"Je n’y vois plus comme avant. Mais je n’ai même pas de quoi me payer un médecin, je ne gagne pas plus qu’un paysan", se lamente Ashraf Hosseini, une vétéran de 55 ans parmi les quelque deux millions de fabricants de tapis iraniens, devant son métier dans un sous-sol de sa minuscule maison de Téhéran. Dans le sud populeux de la capitale, tous ses collègues reconnaissent que ce qui fut une lucrative activité artistique ne rapporte plus. "Tisser un tapis est devenu comme creuser un tunnel avec une cuiller à thé. On ne gagne pas grand-chose et l’argent met du temps à rentrer. On a parfois l’impression d’être un esclave", raconte Soqra, 15 ans, qui touche 40.000 rials par jour (5 USD) pour dix heures de labeur fastidieux.
Les marchands (bazaris) ne cachent pas que le tapis iranien, la première industrie non-pétrolière du pays à l’exportation (530 millions de dollars par an pour environ 60 millions de mètres carrés), est en proie à une crise grave. Les bazaris invoquent une compétition internationale de plus en plus féroce. Les dhurries indiens, aux couleurs vives mais à la confection moins sophistiquée, ont rogné des parts de marché considérables aux Chiraz, Tabriz, Qom ou Ispahan dont les prix donnent souvent à réfléchir et dans lesquels on investissait en Iran comme dans la pierre.
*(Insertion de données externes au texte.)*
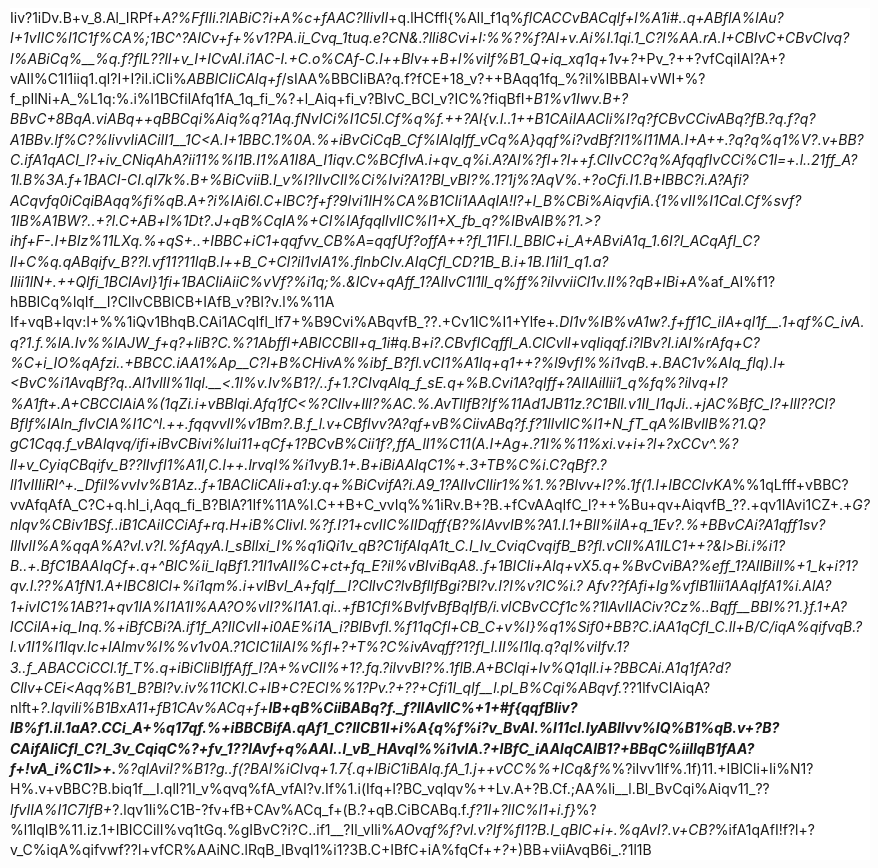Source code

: Iiv?1iDv.B+v_8.Al_IRPf+_A?%FfIIi.?lABiC?i+A%c+fAAC?llivII_+q.lHCffl{%AlI_f1q%_flCACCvBACqlf+_l%A1i#..q+ABfIA%lAu?I+1vIIC%l1C1f%CA%;1BC_^?AlCv+f+%v1?PA.ii_Cvq_1tuq.e?CN&.?lli8Cvi+I:%%?%_f?Al+v.Ai%I.1qi.1_C?l%AA.rA.I+CBIvC+CBvClvq?I%ABiCq%__%q.f?flL??ll+v_I+ICvAI.i1AC-I._+C.o%CAf-C.l++Blv++_B+l%viIf%B1_Q+iq_xq1q+1v_+?_+Pv_?++?vfCqiIAl?A+?vAII%C1I1iiq1.ql?I+I?il.iCIi%_ABBlCIiCAlq+f_/sIAA%BBCIiBA?q.f?fCE+18_v?++BAqq1fq_%?il%lBBAl+vWI+%?f_pIlNi+A_%L1q:%.i%l1BCfilAfq1fA_1q_fi_%?+l_Aiq+fi_v?BlvC_BCl_v?IC%?fiqBfI+_B1%v1Iwv.B+?BBvC+8BqA.viABq++qBBCqi%Aiq%q?1Aq.fNvICi%I1C5l.Cf%q%f.++?Al{v.I..1++B1CAiIAACli%I?q?fCBvCCivABq?fB.?q.f?_q?A1BBv.lf%_C?%livvIiACiII1__1C<A.I+1BBC.1%0A.%+iBvCiCqB_Cf%lAIqlff_vCq%_A}qqf%_i?vdBf?I1%l11MA.I+A++.?_q?q%q1%V?.v+BB?C.ifA1qACI_l?_+iv_CNiqAhA?ii11%%l1B.I1%A1I8A_I1iqv.C_%BCfIvA.i+qv_q%i.A?Al%?fl_+?_l++f.ClIvCC?q%AfqqfIvCCi%C1l=+.l..21ff_A?1l.B%3A.f+1BACI-CI_.ql7k%.B+%BiCviiB.I_v%_I?_lIvCIl%Ci%Ivi?A1?Bl_vBI?%.1?1j%?AqV%._+_?oCfi.I1.B+IBBC?i.A?Afi?ACqvfq0iCqiBAqq%fi_%qB.A_+?i%IAi6I.C+lBC?f+f?9lvi1IH%CA%B1CIi1AAqIA!_l?+l_B%CBi%AiqvfiA.{_1%vII_%I1Cal.Cf%svf?_1IB%A1BW?..+?l_.C+AB+l%1Dt?.J+qB%CqIA%+CI%IAfqqllvIIC%l1+X_fb_q?%lBvAIB%?1.>?ihf+F-.I+BIz%11LXq.%+qS+..+IBBC+iC1+qqfvv_CB%_A=qqfUf?offA++?fl_11FI.l_BBlC+i_A+ABviA1q_1.6I?_l_ACqAfI_C?ll+C_%q.qABqifv_B??l.vf11?11lqB.l++B_C+Cl?il1vIA1%.flnbCIv.AIqCfl_CD?1B_B.i+1B.I1iI1_q1._a?Ilii1lN+._++Qlfi_1BClAvl}1fi+1BACIiAiiC%vVf?%i1q;%.&lCv+qAff_1?AlIvC1l1ll_q%ff_%?ilvviiCl1v.II%_?qB+lBi+A_%af_AI%f1?hBBICq%lqIf__I?CllvCBBlCB+IAfB_v?Bl?v.l%%11A If+vqB+lqv:I+%%1iQv1BhqB.CAi1ACqIfl_lf7+%B9Cvi%ABqvfB_??.+Cv1IC%I1+Ylfe+_.Dl1v%IB%vA1w?.f+ff1C_iIA+ql1f__.1+qf%C_ivA.q?1._f.%lA.Iv%%lAJW_f+_q?+liB?C.%?1AbffI+ABICCBlI+q_1i#q.B+i?.CBvfICqffl_A.ClCvlI+vqIiqqf._i?_lBv?I.iAI%rAfq+C?%C+i_IO%qAfzi..+BBCC.iAA1%Ap__C?_l+B%CHivA%%ibf_B?fl.vCI1%A1Iq+q1++?%l9vfI%%i1vqB._+.BAC1v%AIq_flq).l+<BvC%i1AvqBf?q..Al1vlII%_1lql.__<.1l%v.Iv%B1?/..f+1.?CIvqAlq_f_sE.q+%B.Cvi1A?qIff_+?AlIAiIlii1_q%fq_%?ilvq+I?%A1ft+.A+CBCClAiA_%(1qZi.i+vBBlqi.Afq1fC<%?Cllv+IlI?%AC.%.AvTllfB?If%11Ad1JB11z_.?C1Bll.v1II_I1qJi..+jAC%BfC_l?+lll??Cl?BfIf%IAln_flvCIA%I1C^l.++_.fqqvvIl%v1Bm?.B.f_l.v+CBflvv?A?qf+vB%CiivABq?f._f?1llvIIC%l1+N_fT_qA%lBvlIB%?1.Q?gC1Cqq.f_vBAlqvq/ifi+iBvCBivi%lui11+qCf+_1?BCvB%Cii1f?,ffA_lI1%C11(A.I+Ag+.?_1I%%11%xi.v+i+_?_l+?xCCv^.%?ll+v_CyiqCBqifv_B??lIvfI1%A1I,C.l++._lrvqI%%i1vyB.1+.B+iBiAAIqC1%_+.3+TB%C%i.C?qBf?_.?ll1vIIIiRI_^+.__Dfil%vvIv%B1Az..f+1BACIiCAli+a1:y.q+%BiCvifA?i.A9_1?AlIvCIlir1_%%1._%?Blvv+I?%.1f(1.l+IBCClvKA_%%1qLfff+vBBC?vvAfqAfA_C?C+q.hI_i,Aqq_fi_B?BlA?1If%11A%l.C++B+C_vvIq%%1iRv.B+?B.+fCvAAqIfC_l?++%Bu+qv+AiqvfB_??.+qv1IAvi1CZ+.+_G?nlqv%CBiv1BSf.._iB1CAiICCiAf+rq.H+iB%ClivI.%?f._I?1+cvIIC%lIDqff{_B?%lAvvIB%?A1.I.1+_BIl%ilA+q_1Ev?.%+BBvCAi?A1qff1sv?IllvlI_%_A%qqA%_A?vl.v?I.%fAqyA.I_sBllxi_I%%q1iQi1v_qB?C1ifAIqA1t_C.I_Iv_CviqCvqifB_B?fl.vClI%A1ILC1_++?&l>Bi.i%i1? B..+.BfC1BAAIqCf__+.q+^BIC%ii_IqBf1_.?1l1vAII%C+ct+fq_E?il%vBIviBqA8..f+1BICIi+Alq+_vX5.q+%BvCviBA?%eff_1?AllBiIl%+1_k+i?1?qv.I_.??%A1fN1.A+IBC8lCl+_%i1qm%.i+vlBvl_A+fqIf__I?CllvC?_lvBfIlfBgi?Bl?v.I?I%v?IC%i.? Afv_??fAfi+Ig%vflB1lii1AAqIfA1%_i.AlA?1+ivIC1%1AB?1+qv1IA%I1A1I%AA?O%vlI?%l1A1.qi..+fB1Cfl%BvlfvBfBqIfB/i.vlCBvCCf1c%?1lAvIIACiv?Cz%..Bqff__BBI%?1.}f.1+A?lCCilA+iq_Inq.%+iBfCBi?A.if1f_A?IlCvlI+i0AE%i1A_i?BlBvfI.%f11qCfl+CB_C+v%I}%q1%Sif0+BB?C.iAA1qCfI_C.ll+B/C/iqA%qifvqB.?l.v1I1%I1Iqv.lc+IAlmv%I%%v1v0A.?_1CIC1ilAI%%fl_+?_+T%?C%ivAvqff?_1?fl_l.II%l1lq_.__q?ql%viIfv.1?3..f_ABACCiCCl.1f_T%.q+iBiCliBIffAff_l?A+%vCIl%+1_?.fq_.?ilvvBI?%.1flB.A+_BClqi+Iv%Q1qlI.i+?BBCAi.A1q1fA?d?Cllv+CEi<Aqq%B1_B?Bl?v.iv%11CKI.C+lB+C_?ECl%%1?Pv.?+??+Cfi1I_qIf__l.pl_B%Cqi%ABqvf._??1lfvCIAiqA?nlft+_?.lqviIi%B1BxA11+fB1CAv%ACq+f+__lB+qB%CiiBABq?f._f?llAvlIC%+1+#_f{qqfBliv?IB%f1.il.1aA?.CCi_A+%q17qf.%+iBBCBifA.qAf1_C?IlCB1I+i%A{q%f%_i?v_BvAI.%I11cl.IyABllvv%IQ%B1%qB.v+?B?CAifAliCfI_C?l_3v_CqiqC%?+fv_1??lAvf+q%AAl._.l_vB_HAvqI%%i1vlA.?+IBfC_iAAlqCAlB1?_+BBqC%iilIqB1fAA?f+!vA_i%C1l>+.__%?qlAviI?%B1?g..f(?BAl%iCIvq+1.7{.q+lBiC1iBAlq.fA_1.j++vCC%%+ICq&f%_%?ilvv1lf%.1f)11.+IBlCli+Ii%N1?H%.v+vBBC?B.biq1f__I.qll?1I_v%qvq%fA_vfAl?v.If%1.i(Ifq+l?BC_vqIqv%++Lv.A+?B.Cf.;AA%li__l.Bl_BvCqi%Aiqv11_??_lfvIIA%I1C7lfB+_?.lqv1Ii%C1B-?fv+fB+CAv%ACq_f+(B.?+qB.CiBCABq.f._f?1l+?lIC%l1+i.f}_%?%l1lqIB%11.iz.1+IBICCilI%vq1tGq.%gIBvC?i?C..if1__?Il_vlli%_AOvqf%_f?vl.v?If%fI1?B.I_qBlC+i_+.%qAvI?.v+CB?_%ifA1qAfI!f?l+?v_C%iqA%qifvwf??l+vfCR%AAiNC.lRqB_lBvqI1%i1?3B.C+IBfC+iA%fqCf+_+?_+)BB+viiAvqB6i_.?1l1B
"Les étrangers n’ont pas les mêmes goûts que nous, mais personne ne s’est vraiment soucié de ce qu’ils attendaient", observe Ali Bidani, qui a passé 20 de ses 37 années de vie dans l’échoppe familiale du bazar grouillant de Téhéran.
"Nous offrons toujours les mêmes modèles, et nous ne savons même pas les commercialiser. Avant, l’Iran, c’était le numéro un. Aujourd’hui, il n’est même plus dans les trois premiers", dit-il, jalousant les stratégies commerciales des Chinois, des Indiens ou des Pakistanais.